Hijacked by our own sin and selfishness, we can now be rescued for ever by Jesus, for he paid in full the ransom price of himself to set us free from the gruesome grip of sin, death and the devil.
As the sinless Lamb of God, the Good Shepherd died for us all, and gives forgiveness and eternal life to those who acknowledge and receive him, and resolve to follow, serve and love him to the utmost all their days.
Jesus suffered
Never forget that Jesus suffered on the cross more than anyone ever has. Not only in his body; and not only in his anguish of mind when ‘his sweat was like drops of blood falling to the ground’ (Luke 22:44); but most of all in his spirit.
Though sinless himself, Jesus was ‘made sin for us, so that we might become the righteousness of God’ (2 Corinthians 5:21).

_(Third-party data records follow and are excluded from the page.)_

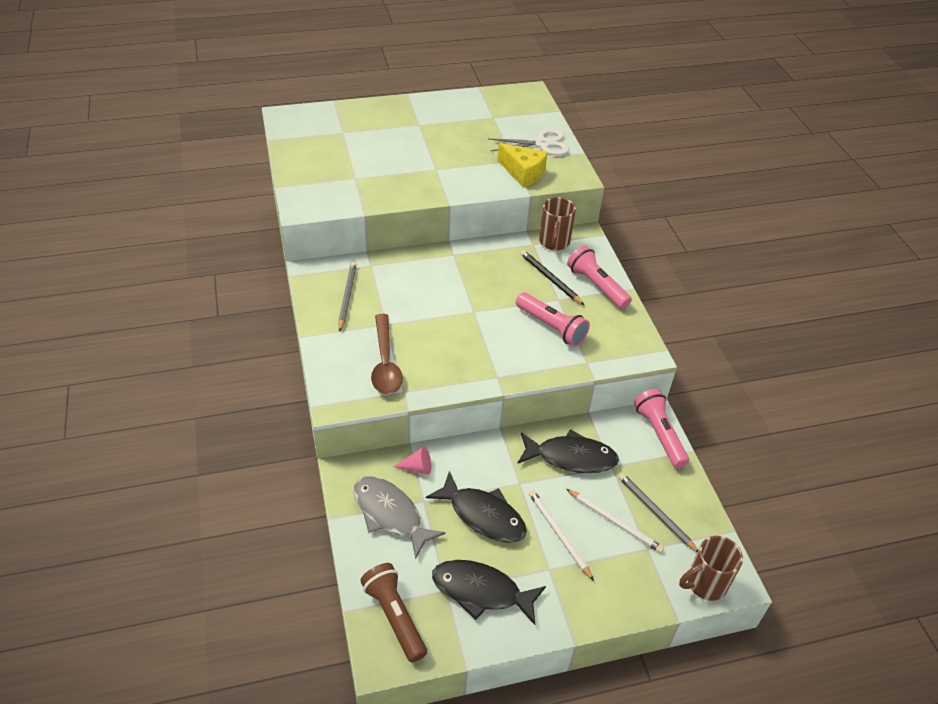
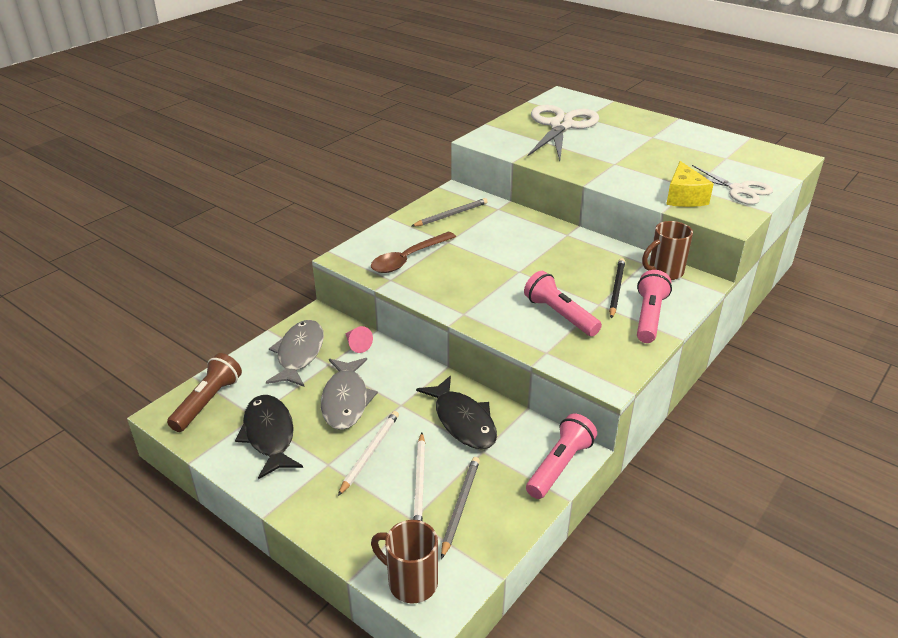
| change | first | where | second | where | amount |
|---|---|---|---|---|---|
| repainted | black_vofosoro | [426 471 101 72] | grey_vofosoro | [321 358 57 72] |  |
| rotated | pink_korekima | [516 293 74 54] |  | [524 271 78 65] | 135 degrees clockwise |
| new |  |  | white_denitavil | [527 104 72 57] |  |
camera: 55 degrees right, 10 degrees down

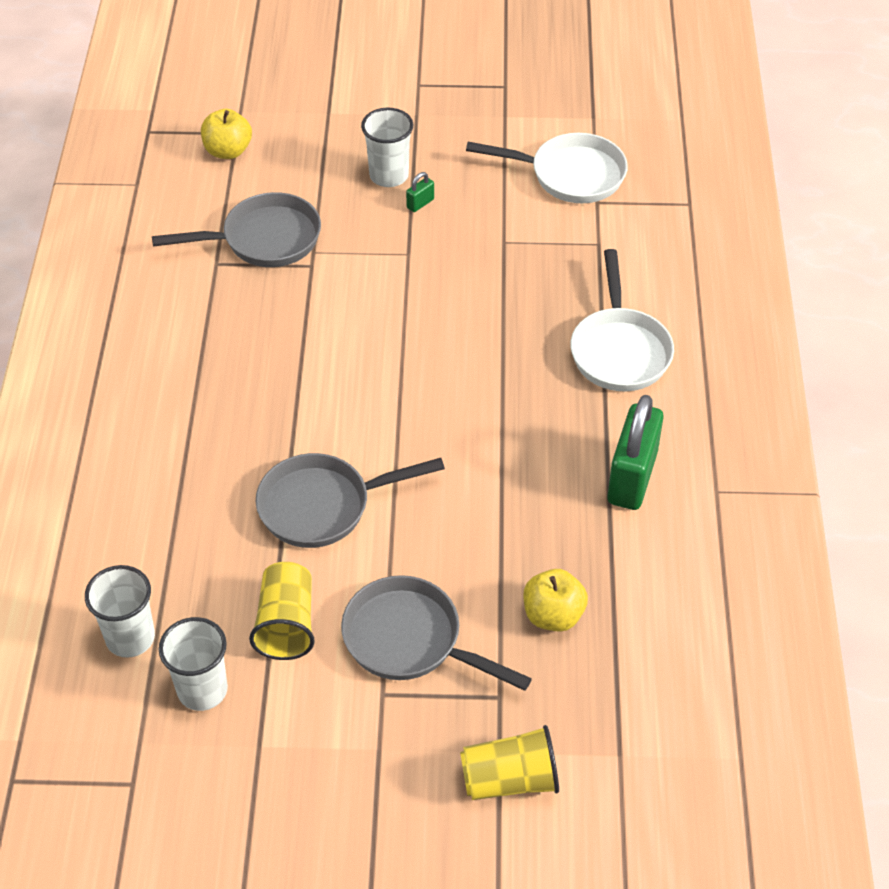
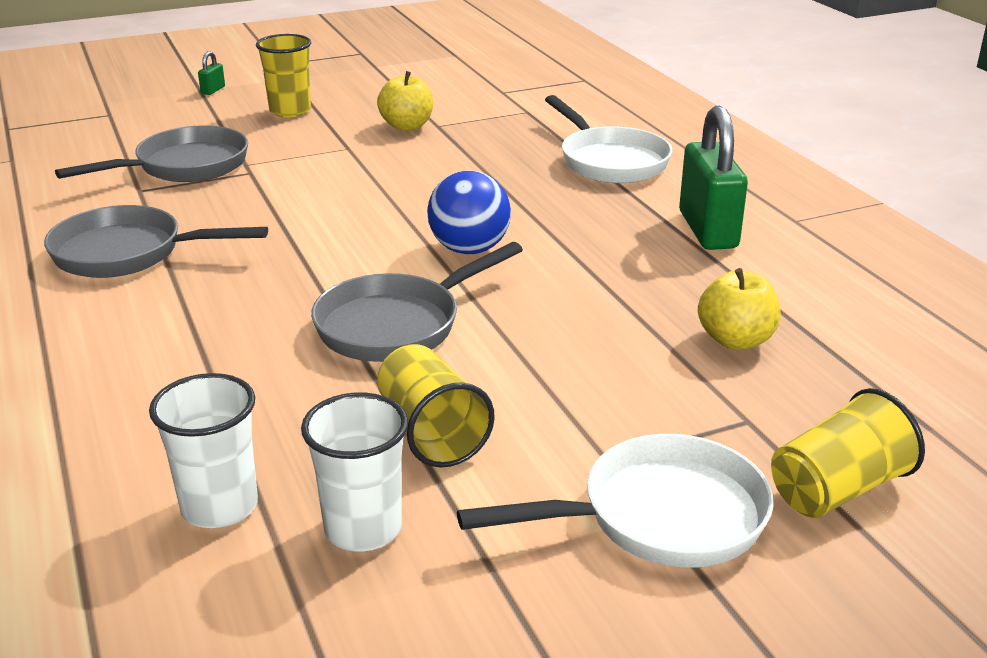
| change | first | where | second | where | amount |
|---|---|---|---|---|---|
| shifted | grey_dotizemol | [341 575 191 116] |  | [44 205 224 73] |  |
| shifted | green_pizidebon | [406 172 28 40] |  | [198 51 27 44] |  |
| repainted | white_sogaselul | [361 108 52 79] | yellow_sogaselul | [256 34 55 83] |  |
| shifted | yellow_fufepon | [201 109 51 50] |  | [377 71 56 60] |  |
| new |  |  | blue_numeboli | [427 170 84 84] |  |
| shifted | white_dotizemol | [466 133 162 70] |  | [457 434 317 134] |  |
camera: 25 degrees left, 20 degrees down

We may not know, we cannot tell
What pains he had to bear,
But we believe it was for us
He hung and suffered there.
It is remarkable that suffering can bring beneficial results. The remarkable truth is that Jesus himself ‘learned obedience from what he suffered’ (Hebrews 5:8).
The suffering, sympathetic, self-sacrificing Son of God is what makes Christianity unique among world religions. And suffering can strengthen and even sweeten our characters. It can teach us courage, patience and perseverance, and make us more grateful for past and present blessings.
Suffering can also make us more sympathetic to people in need. It reminds us we are weak creatures of flesh and blood and dependent on others.
Best of all, our sufferings can send us to God with sincere, humble cries for his help and strength and guidance. If God does not grant us a miracle or relief, it is hard to accept and adapt to our suffering, but under God we can do so.
Why?
Now let’s be severely practical. Let’s touch on the problem of theodicy. How would I answer someone who said, ‘My daughter died of cancer. How can a loving and all-powerful God allow that?’
My reply in brief would be like this: ‘I’m so sorry for you, and I empathise with you, for we also lost a daughter from cancer. But death is not the end. Try to grasp the Bible’s bigger picture. After death Jesus will judge everyone (2 Corinthians 5:10). He will welcome some to his heaven and will send others to hell. The important thing is this – have you believed in, trusted and obeyed Jesus Christ as your Rescuer and Lord?’
If a Christian questioned the goodness of God on seeing his family, house or church destroyed by those who hate Christians, I would still gently remind that Christian of Christ’s stirring promise in Matthew 5:10‑12, and the apostles’ example in Acts 5:41, and Paul’s declaration in 2 Corinthians 4:16-18.
Yes, the problem of suffering is still clouded in mystery. We cannot answer all the cries of ‘Why? Why me? Why now?’
Surely, at times, God causes and uses pain as a last resort. As C. S. Lewis in his book The problem of pain wrote: ‘God whispers to us in our pleasures, speaks in our conscience, but shouts in our pains: it is his megaphone to rouse a deaf world’.
God has revealed all we need to know, yet mysteries remain. The mystery of godliness as revealed in the incarnation, nature, atoning death and resurrection of the Lord Jesus is the greatest mystery of all. And as, by his Spirit and through faith, we learn to explore this supreme mystery, we can trust God to look after the other mysteries in our life, including that of suffering.